3.1.1 Abstract Data Model
This section describes a conceptual model of possible data organization that an implementation maintains to participate in this protocol. The described organization is provided to facilitate the explanation of how the protocol behaves. This document does not mandate that implementations adhere to this model as long as their external behavior is consistent with that described in this document.
The protocol requires that the DC MUST have a database or directory of accounts with authorization information available to it.
The NTLM abstract data model is specified in [MS-NLMP] section 3.1.1. The Netlogon abstract data model is specified in [MS-NRPC] section 3.1.1.
The NTLM server uses the following configuration values:
LogonAttempts: A 32-bit unsigned integer that contains the total number of logon attempts since the last restart.
NTLMServerDomainBlocked: A Boolean setting that SHOULD<3> control the NTLM server that is responding to NTLM authentication requests. When set to TRUE, this setting disables the NTLM server from sending NTLM pass-through authentication messages (section 3.1.5) to any DC.
For NTLM server implementations that use an authorization model that is based on a security identifier (SID), the server maintains the following parameter for each security context:
ImpersonationAccessToken (Public): A Token/Authorization Context (see [MS-DTYP] section 2.5.2).
The DC SHOULD<4> use the following configuration values:
AccountDCBlocked: A Boolean setting that controls the DC responding to NTLM authentication requests. When set to TRUE, this setting disables the account domain DC from responding to NTLM pass-through authentication messages (section 3.1.5).

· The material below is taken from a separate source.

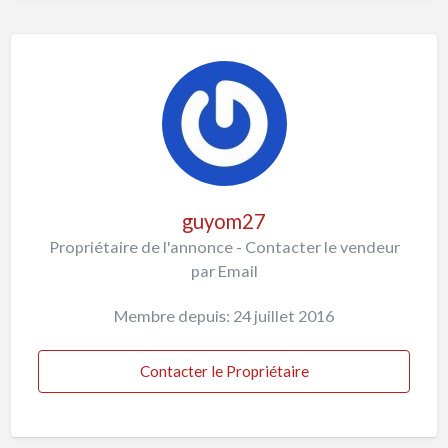
guyom27
Propriétaire de l'annonce - Contacter le vendeur
par Email
Membre depuis: 24 juillet 2016
Contacter le Propriétaire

ResourceDCBlocked: A Boolean setting that controls the DC responding to NTLM authentication requests. When set to TRUE, this setting disables the resource domain DC from sending NTLM pass-through authentication messages (section 3.1.5).
DCBlockExceptions: A list of server names that can use NTLM authentication.
The NTLM server MAY<5> use the following configuration value:
AllowComputerLogon: A Boolean setting that indicates that the caller wants to authenticate a computer. Setting this flag results in the K bit being set in LogonInformation.LogonNetwork.Identity.ParameterControl.